6. Pre and Post Care for this Procedure
Pre-Procedure Care:
- Infection Prevention: Ensure the child is free from colds, flu, or skin infections. Surgery may be postponed if the child has a fever.
- Vaccination Review: Some live-virus vaccines may need to be timed carefully around the surgery date.
- Fasting: Infants and children must not eat or drink for several hours before surgery. (The exact time depends on the age and whether they are on breast milk or solids).
- Comfort Items: Parents are encouraged to bring a favorite blanket or stuffed toy to help soothe the child in the hospital.
Post-Procedure Care:
- ICU Recovery: The child will spend the first few days in a Paediatric Cardiac ICU (PCICU) with specialized nurses.
- Pain Management: Using age-appropriate medications to keep the child comfortable and calm.
- Wound Care: Keeping the incision site clean and dry. In small children, this means extra care during diaper changes and sponge baths.
- Activity Restrictions: Avoiding "tummy time" or lifting the child under the armpits (lifting from the bottom instead) for 6 weeks to let the chest bone heal.
- Follow-up Imaging: Regular Echoes and ECGs to ensure the repair is holding as the child grows.
7. Days Required for Hospitalization
The length of stay varies widely based on the complexity of the defect. For a simple PDA or ASD repair, the child might stay for 3 to 5 days. For complex reconstructions like the Fontan or Switch procedure, the stay may extend to 10 to 21 days.

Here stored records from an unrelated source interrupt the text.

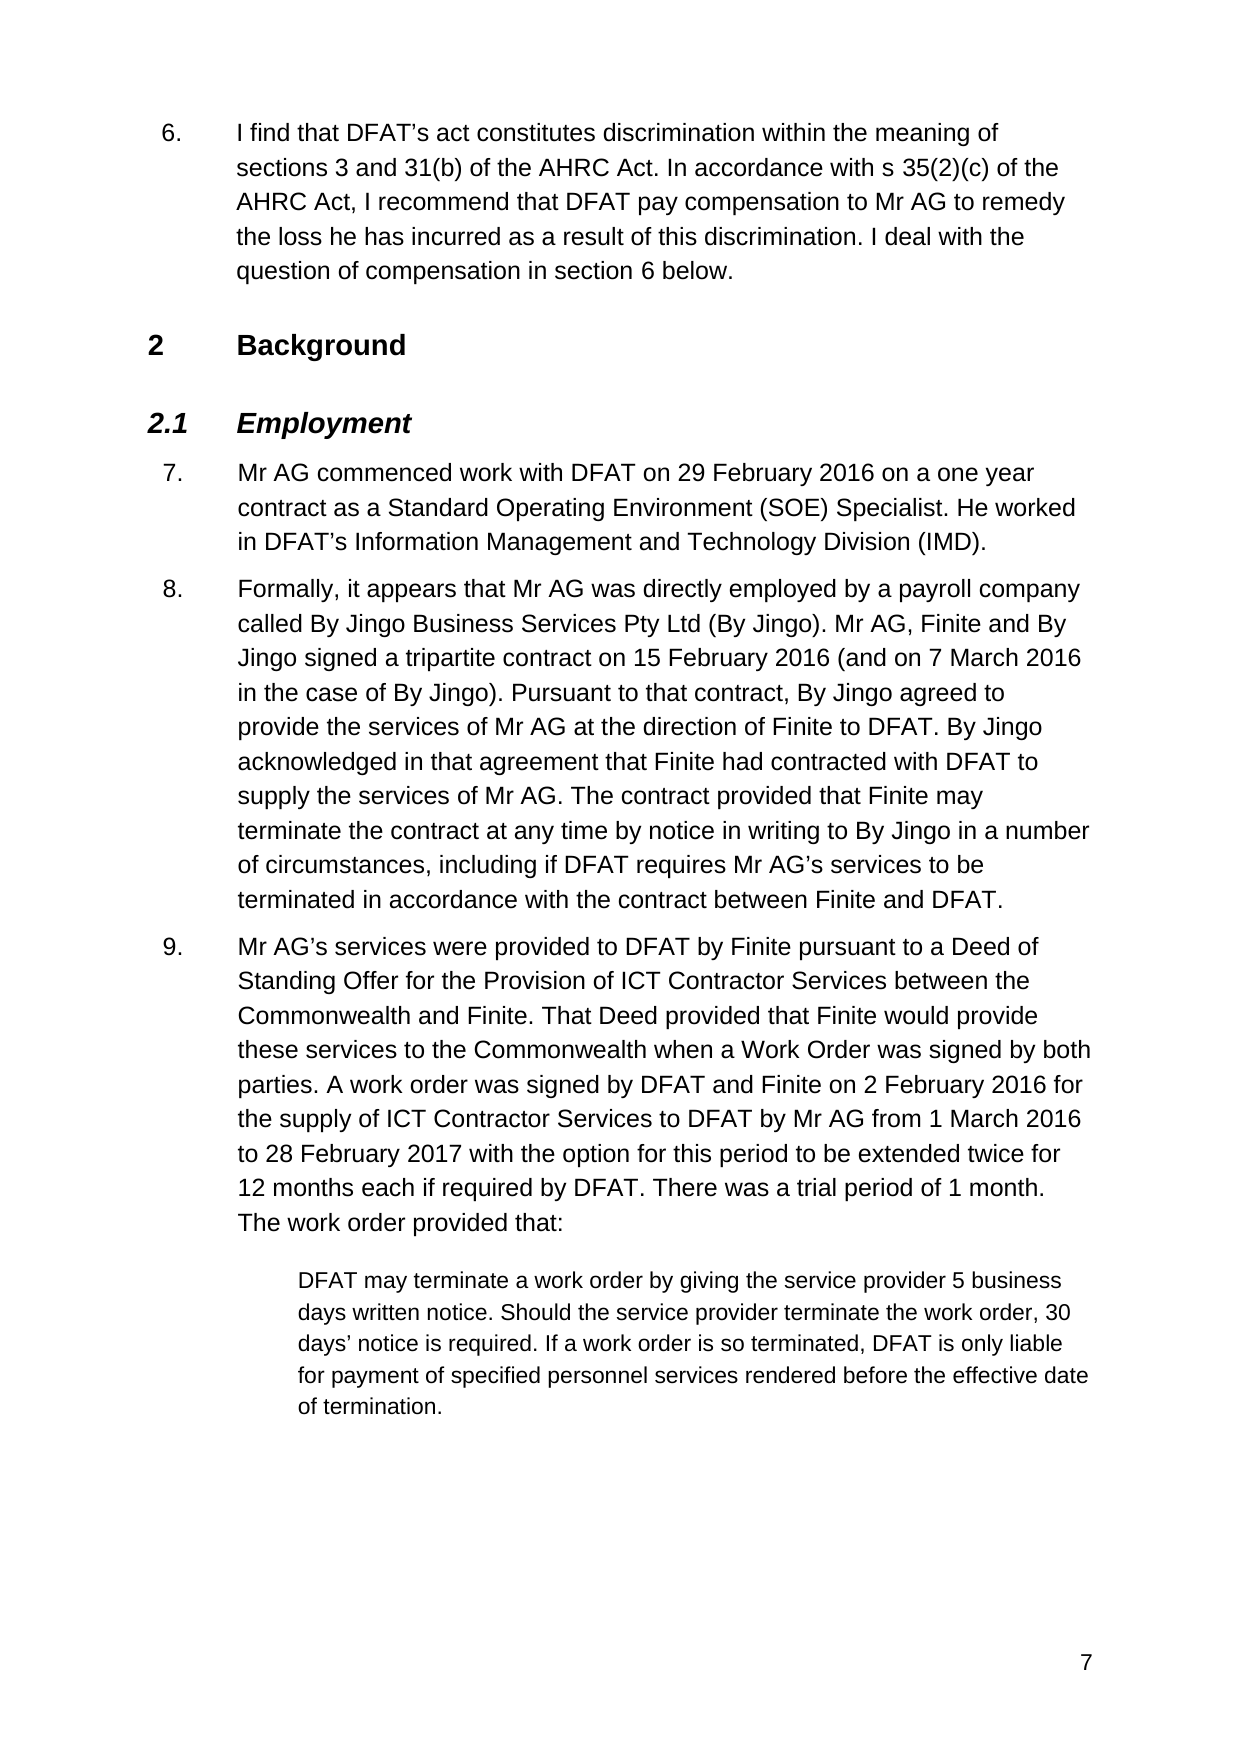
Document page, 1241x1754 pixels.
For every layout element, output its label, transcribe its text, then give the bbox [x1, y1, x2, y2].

subtitle Employment [148, 406, 1092, 439]
subtitle Background [148, 328, 1092, 362]
list Formally, it appears that Mr AG was directly employed by a payroll company called By Jingo Business Services Pty Ltd (By Jingo). Mr AG, Finite and By Jingo signed a tripartite contract on 15 February 2016 (and on 7 March 2016 in the case of By Jingo). Pursuant to that contract, By Jingo agreed to provide the services of Mr AG at the direction of Finite to DFAT. By Jingo acknowledged in that agreement that Finite had contracted with DFAT to supply the services of Mr AG. The contract provided that Finite may terminate the contract at any time by notice in writing to By Jingo in a number of circumstances, including if DFAT requires Mr AG’s services to be terminated in accordance with the contract between Finite and DFAT. [162, 574, 1092, 913]
text DFAT may terminate a work order by giving the service provider 5 business days written notice. Should the service provider terminate the work order, 30 days’ notice is required. If a work order is so terminated, DFAT is only liable for payment of specified personnel services rendered before the effective date of termination. [298, 1267, 1092, 1419]
list Mr AG commenced work with DFAT on 29 February 2016 on a one year contract as a Standard Operating Environment (SOE) Specialist. He worked in DFAT’s Information Management and Technology Division (IMD). [162, 458, 1092, 556]
list I find that DFAT’s act constitutes discrimination within the meaning of sections 3 and 31(b) of the AHRC Act. In accordance with s 35(2)(c) of the AHRC Act, I recommend that DFAT pay compensation to Mr AG to remedy the loss he has incurred as a result of this discrimination. I deal with the question of compensation in section 6 below. [161, 118, 1092, 285]
list Mr AG’s services were provided to DFAT by Finite pursuant to a Deed of Standing Offer for the Provision of ICT Contractor Services between the Commonwealth and Finite. That Deed provided that Finite would provide these services to the Commonwealth when a Work Order was signed by both parties. A work order was signed by DFAT and Finite on 2 February 2016 for the supply of ICT Contractor Services to DFAT by Mr AG from 1 March 2016 to 28 February 2017 with the option for this period to be extended twice for 12 months each if required by DFAT. There was a trial period of 1 month. The work order provided that: [162, 932, 1092, 1236]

Disclaimer: As per doctor’s advise the number of day’s may get modified based on the child's age, how quickly they return to normal feeding, and the stability of their heart rhythm.
8. Benefits of this Procedure
- Normal Growth: After surgery, most children experience a "catch-up" growth spurt, reaching normal height and weight percentiles.

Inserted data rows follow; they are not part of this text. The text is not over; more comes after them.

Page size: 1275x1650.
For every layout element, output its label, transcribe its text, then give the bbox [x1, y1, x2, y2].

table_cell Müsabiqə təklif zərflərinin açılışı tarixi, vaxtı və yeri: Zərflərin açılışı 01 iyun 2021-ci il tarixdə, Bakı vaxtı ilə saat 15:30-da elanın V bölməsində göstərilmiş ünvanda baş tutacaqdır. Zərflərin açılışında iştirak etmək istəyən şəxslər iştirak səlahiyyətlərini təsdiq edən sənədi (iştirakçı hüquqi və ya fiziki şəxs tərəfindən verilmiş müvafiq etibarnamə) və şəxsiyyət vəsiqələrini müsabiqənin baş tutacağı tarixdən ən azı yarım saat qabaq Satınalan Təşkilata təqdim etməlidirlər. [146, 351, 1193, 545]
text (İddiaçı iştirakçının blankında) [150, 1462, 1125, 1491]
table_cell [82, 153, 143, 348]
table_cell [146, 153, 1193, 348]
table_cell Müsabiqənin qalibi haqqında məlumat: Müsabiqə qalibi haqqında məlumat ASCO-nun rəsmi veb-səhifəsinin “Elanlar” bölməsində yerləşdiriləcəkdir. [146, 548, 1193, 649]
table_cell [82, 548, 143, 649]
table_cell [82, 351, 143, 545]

- Life Expectancy: Many of these procedures are curative, allowing children to live a full, normal lifespan.
- Physical Energy: Children go from being lethargic to having the energy to run, play sports, and attend school without limitations.
- Prevention of Lung Damage: Early repair prevents permanent damage to the lungs (Pulmonary Hypertension) that can occur if a hole is left open too long.
- Neurodevelopmental Success: Ensuring the brain receives properly oxygenated blood is critical for the child’s learning and cognitive development.
- Peace of Mind: For the family, a successful surgery transforms a life of constant medical anxiety into a life of watching their child flourish.